対象テキスト:

▬▬▬▬▬▬

問題

Programming Problems and Competitions :: HackerRank
Chessboard Game(Game Theory (HackerRank) : A Chessboard Game - 4bitにっき)の駒がk個(k <= 10^3)になったバージョン。

解法

上に貼った問題(Chessboard Game)の時もGrundy数を求めて殴ったので、同じように各駒のGrundy数を求めてXORを取る。(Grundy数のゲームの分割についての性質(Game Theory (HackerRank) : Tower Breakers, Again! - 4bitにっき)を使う)

実装

#include <bits/stdc++.h>
using namespace std;

#define int long long

const int MAX_K = 1000, MAX_X = 15, MAX_Y = 15;;

const int dx[4] = { -2, -2, 1, -1 }, dy[4] = { 1, -1, -2, -2 };

int T, K, X[MAX_K], Y[MAX_K];
int memo[MAX_X][MAX_Y];

int Grundy(int x, int y)

▬▬▬▬▬▬

データ一覧:

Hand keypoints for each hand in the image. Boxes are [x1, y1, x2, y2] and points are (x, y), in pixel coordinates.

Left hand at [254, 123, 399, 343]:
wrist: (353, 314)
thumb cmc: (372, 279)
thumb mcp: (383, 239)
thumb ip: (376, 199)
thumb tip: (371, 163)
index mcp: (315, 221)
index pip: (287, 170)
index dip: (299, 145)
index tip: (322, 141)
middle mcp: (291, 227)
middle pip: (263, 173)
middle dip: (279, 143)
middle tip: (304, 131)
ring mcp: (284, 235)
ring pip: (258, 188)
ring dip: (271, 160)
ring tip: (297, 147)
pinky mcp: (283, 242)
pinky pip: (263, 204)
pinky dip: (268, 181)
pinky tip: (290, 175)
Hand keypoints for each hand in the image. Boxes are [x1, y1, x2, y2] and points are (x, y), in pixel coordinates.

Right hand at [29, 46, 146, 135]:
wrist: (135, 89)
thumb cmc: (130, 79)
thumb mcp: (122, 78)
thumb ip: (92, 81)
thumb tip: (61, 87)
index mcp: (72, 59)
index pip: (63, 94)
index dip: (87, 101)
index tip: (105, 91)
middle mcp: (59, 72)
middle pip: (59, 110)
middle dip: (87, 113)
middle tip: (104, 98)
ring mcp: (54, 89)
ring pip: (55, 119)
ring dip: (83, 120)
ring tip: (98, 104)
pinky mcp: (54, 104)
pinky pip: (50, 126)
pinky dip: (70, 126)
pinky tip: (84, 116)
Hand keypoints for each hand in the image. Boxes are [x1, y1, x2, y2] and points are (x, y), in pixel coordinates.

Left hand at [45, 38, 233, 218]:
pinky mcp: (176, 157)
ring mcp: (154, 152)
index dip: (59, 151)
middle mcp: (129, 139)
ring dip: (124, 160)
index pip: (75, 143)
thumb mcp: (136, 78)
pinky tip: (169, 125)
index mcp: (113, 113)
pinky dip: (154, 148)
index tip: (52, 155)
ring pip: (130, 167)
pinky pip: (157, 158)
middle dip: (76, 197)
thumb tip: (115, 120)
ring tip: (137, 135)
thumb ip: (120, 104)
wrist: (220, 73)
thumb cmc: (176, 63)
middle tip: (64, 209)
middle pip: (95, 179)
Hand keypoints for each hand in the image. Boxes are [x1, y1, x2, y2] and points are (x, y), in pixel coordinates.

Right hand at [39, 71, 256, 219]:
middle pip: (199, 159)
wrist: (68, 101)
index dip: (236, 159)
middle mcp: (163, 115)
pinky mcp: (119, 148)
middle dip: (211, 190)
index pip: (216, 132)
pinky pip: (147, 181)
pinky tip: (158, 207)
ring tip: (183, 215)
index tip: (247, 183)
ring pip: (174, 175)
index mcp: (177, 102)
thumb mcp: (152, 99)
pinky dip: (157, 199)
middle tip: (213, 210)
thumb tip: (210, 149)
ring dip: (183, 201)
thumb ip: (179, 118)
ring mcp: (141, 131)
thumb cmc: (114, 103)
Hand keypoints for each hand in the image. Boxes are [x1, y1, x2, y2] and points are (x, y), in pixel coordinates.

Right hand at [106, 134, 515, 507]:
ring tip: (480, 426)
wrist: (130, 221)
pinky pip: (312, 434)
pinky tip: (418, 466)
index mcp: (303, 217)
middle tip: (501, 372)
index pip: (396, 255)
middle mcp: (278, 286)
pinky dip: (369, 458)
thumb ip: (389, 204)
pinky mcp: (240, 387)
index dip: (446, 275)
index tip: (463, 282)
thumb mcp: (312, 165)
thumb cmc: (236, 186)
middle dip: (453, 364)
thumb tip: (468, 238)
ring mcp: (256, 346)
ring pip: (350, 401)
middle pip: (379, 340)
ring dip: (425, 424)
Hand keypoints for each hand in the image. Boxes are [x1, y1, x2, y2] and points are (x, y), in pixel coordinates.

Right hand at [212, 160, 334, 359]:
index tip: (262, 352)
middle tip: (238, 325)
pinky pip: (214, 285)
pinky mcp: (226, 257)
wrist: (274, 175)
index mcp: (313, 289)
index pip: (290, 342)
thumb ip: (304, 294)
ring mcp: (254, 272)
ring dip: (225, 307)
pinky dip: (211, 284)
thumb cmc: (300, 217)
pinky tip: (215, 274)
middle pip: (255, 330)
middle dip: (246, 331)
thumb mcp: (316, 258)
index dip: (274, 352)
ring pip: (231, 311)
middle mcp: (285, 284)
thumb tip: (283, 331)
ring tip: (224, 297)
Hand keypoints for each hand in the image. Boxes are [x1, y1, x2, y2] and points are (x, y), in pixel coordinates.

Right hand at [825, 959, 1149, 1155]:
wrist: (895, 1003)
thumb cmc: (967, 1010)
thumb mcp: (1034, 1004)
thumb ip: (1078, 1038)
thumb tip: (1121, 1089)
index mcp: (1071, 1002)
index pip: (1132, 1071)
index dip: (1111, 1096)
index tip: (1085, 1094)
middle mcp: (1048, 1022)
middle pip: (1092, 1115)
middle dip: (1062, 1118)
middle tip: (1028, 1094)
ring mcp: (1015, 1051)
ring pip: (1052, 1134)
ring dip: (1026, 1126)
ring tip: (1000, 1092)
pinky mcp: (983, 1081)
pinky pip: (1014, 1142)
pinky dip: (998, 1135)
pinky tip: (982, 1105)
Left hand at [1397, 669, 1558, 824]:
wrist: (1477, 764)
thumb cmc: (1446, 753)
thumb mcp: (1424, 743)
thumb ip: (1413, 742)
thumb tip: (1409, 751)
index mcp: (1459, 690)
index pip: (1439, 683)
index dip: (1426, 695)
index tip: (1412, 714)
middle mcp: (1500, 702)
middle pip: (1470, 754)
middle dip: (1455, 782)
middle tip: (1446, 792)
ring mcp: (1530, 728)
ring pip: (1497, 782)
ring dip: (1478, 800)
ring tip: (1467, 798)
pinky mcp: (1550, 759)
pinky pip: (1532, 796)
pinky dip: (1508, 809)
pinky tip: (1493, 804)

▬▬▬▬▬▬

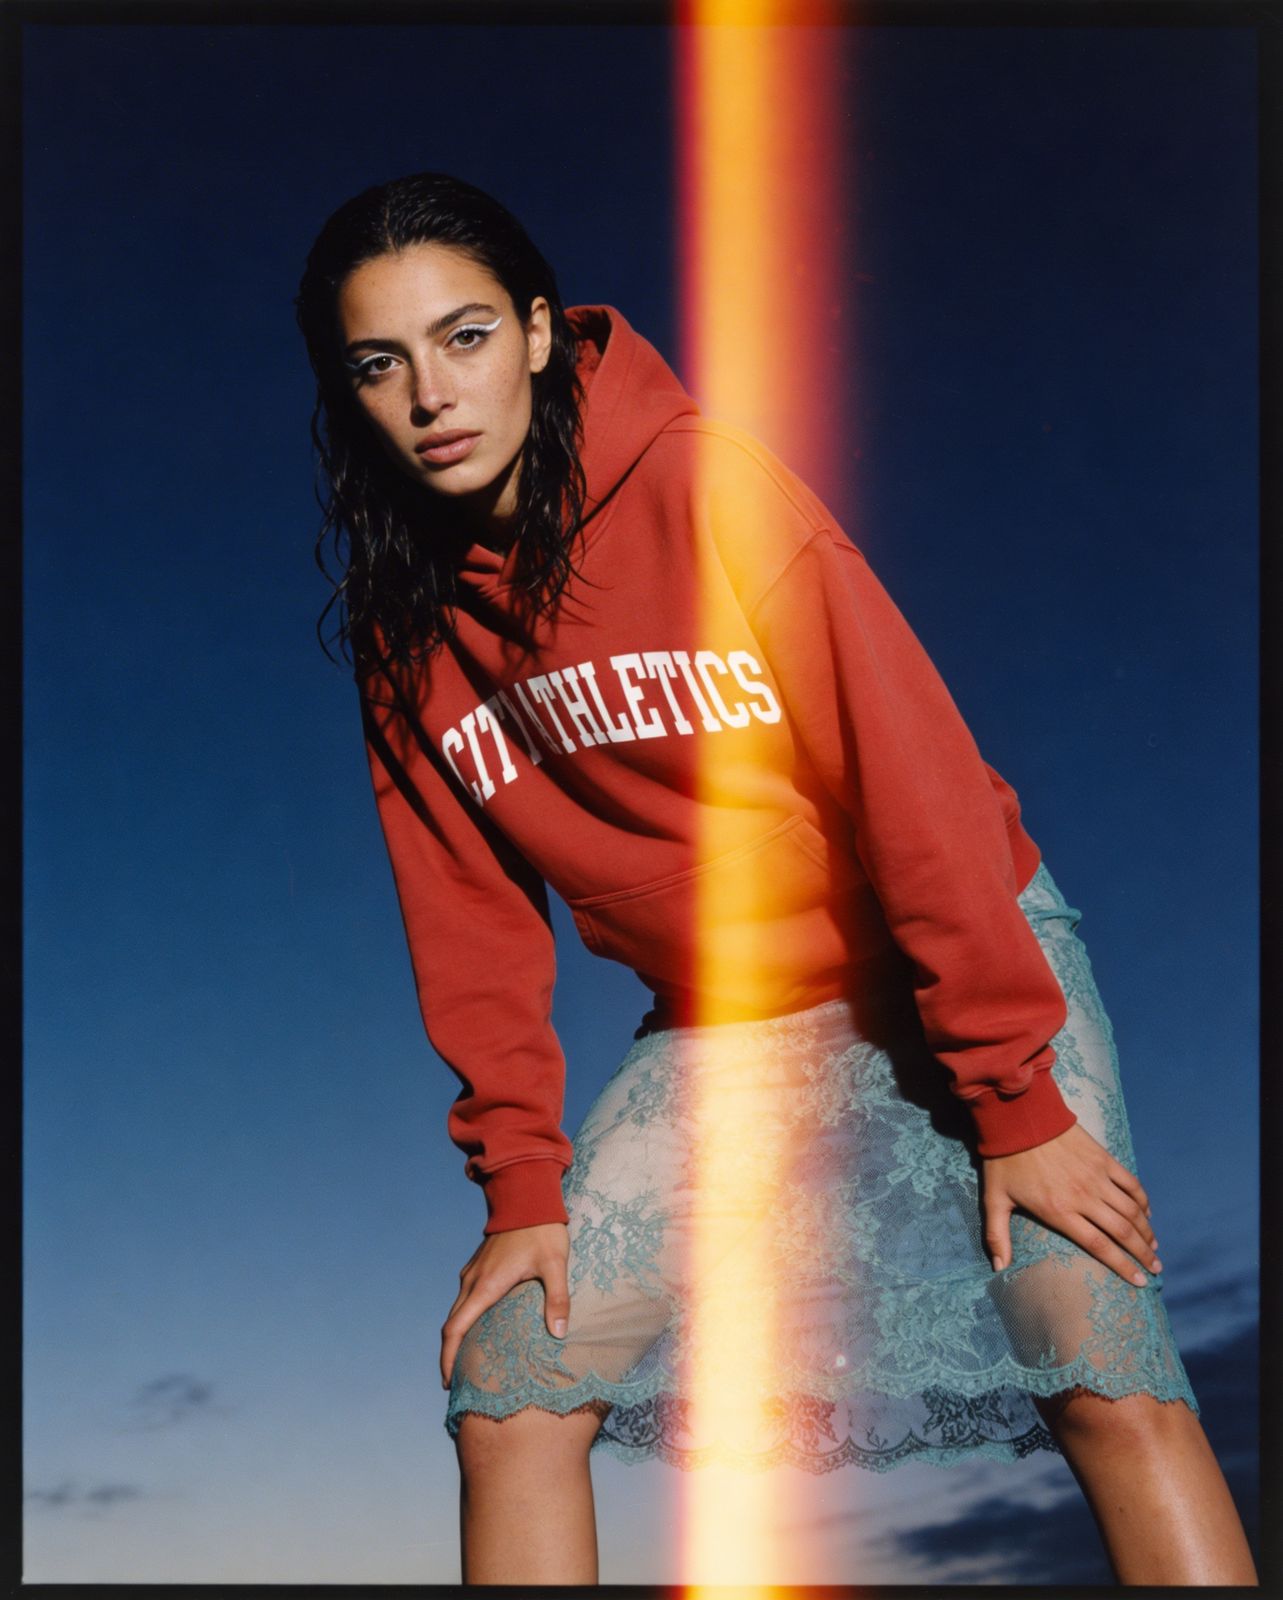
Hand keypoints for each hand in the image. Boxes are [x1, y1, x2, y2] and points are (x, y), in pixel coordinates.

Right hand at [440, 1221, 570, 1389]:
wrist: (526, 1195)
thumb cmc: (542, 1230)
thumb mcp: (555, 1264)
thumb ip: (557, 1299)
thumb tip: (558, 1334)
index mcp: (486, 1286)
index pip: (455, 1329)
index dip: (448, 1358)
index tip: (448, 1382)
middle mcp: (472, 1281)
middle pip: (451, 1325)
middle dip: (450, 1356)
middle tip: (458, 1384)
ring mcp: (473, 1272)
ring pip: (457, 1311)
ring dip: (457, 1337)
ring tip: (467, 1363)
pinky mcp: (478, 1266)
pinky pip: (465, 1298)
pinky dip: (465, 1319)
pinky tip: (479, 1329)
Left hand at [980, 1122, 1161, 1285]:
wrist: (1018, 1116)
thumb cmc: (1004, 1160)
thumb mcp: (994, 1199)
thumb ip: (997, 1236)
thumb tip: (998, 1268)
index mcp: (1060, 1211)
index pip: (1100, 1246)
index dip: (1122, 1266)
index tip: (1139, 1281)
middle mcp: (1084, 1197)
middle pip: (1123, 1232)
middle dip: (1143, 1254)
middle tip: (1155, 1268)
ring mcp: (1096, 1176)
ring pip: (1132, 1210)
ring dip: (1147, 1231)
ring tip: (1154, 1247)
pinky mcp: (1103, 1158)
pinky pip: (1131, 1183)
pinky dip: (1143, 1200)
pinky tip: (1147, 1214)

▬▬▬▬▬▬

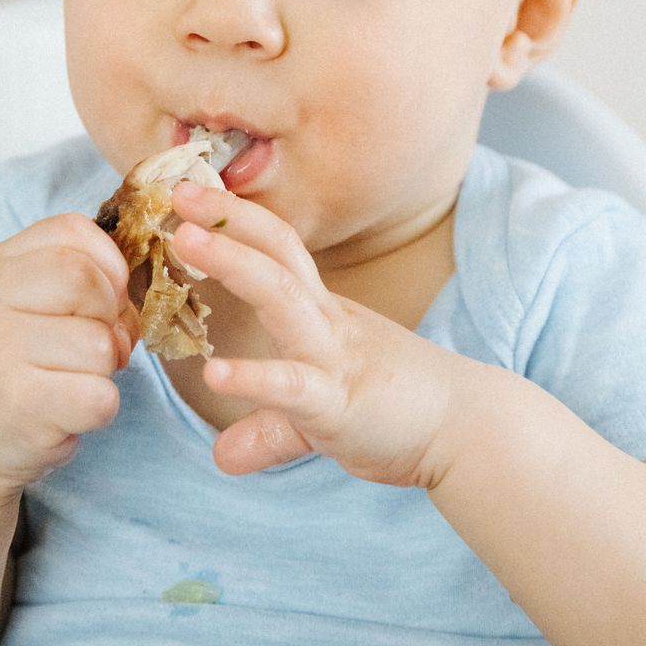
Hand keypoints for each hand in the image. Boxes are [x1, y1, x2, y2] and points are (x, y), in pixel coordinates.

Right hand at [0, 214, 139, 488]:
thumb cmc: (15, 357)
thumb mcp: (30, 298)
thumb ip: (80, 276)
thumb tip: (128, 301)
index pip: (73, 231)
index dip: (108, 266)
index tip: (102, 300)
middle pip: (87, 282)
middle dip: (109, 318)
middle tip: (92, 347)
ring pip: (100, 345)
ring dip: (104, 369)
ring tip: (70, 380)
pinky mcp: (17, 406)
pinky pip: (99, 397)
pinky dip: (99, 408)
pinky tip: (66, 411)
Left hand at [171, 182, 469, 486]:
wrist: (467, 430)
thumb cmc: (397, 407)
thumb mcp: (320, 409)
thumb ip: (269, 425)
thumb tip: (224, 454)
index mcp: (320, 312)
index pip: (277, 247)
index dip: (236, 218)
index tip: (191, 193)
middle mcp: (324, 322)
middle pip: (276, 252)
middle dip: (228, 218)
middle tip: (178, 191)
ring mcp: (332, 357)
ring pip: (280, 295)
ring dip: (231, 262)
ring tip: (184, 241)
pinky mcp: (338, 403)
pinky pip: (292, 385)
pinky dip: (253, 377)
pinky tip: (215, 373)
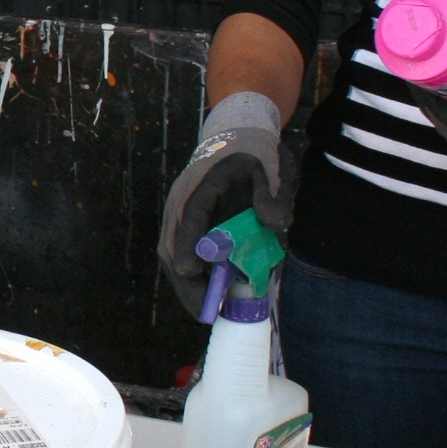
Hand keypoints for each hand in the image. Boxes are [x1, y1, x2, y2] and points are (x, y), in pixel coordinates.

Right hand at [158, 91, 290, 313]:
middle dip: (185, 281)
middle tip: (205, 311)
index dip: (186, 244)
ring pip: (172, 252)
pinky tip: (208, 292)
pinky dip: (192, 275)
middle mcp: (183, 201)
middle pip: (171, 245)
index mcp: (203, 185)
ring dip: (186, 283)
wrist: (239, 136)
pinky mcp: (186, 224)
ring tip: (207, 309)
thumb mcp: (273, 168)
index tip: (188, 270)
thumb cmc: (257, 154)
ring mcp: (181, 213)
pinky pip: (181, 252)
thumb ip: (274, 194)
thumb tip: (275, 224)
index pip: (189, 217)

▬▬▬▬▬▬

作業指示: Grundy数の解説から、「const int MAX_K」を含む箇所を起点に、「Grundy(int x, int y)」の直後までを一字も変えずに返す。

解答例:
const int MAX_K = 1000, MAX_X = 15, MAX_Y = 15;;

const int dx[4] = { -2, -2, 1, -1 }, dy[4] = { 1, -1, -2, -2 };

int T, K, X[MAX_K], Y[MAX_K];
int memo[MAX_X][MAX_Y];

int Grundy(int x, int y)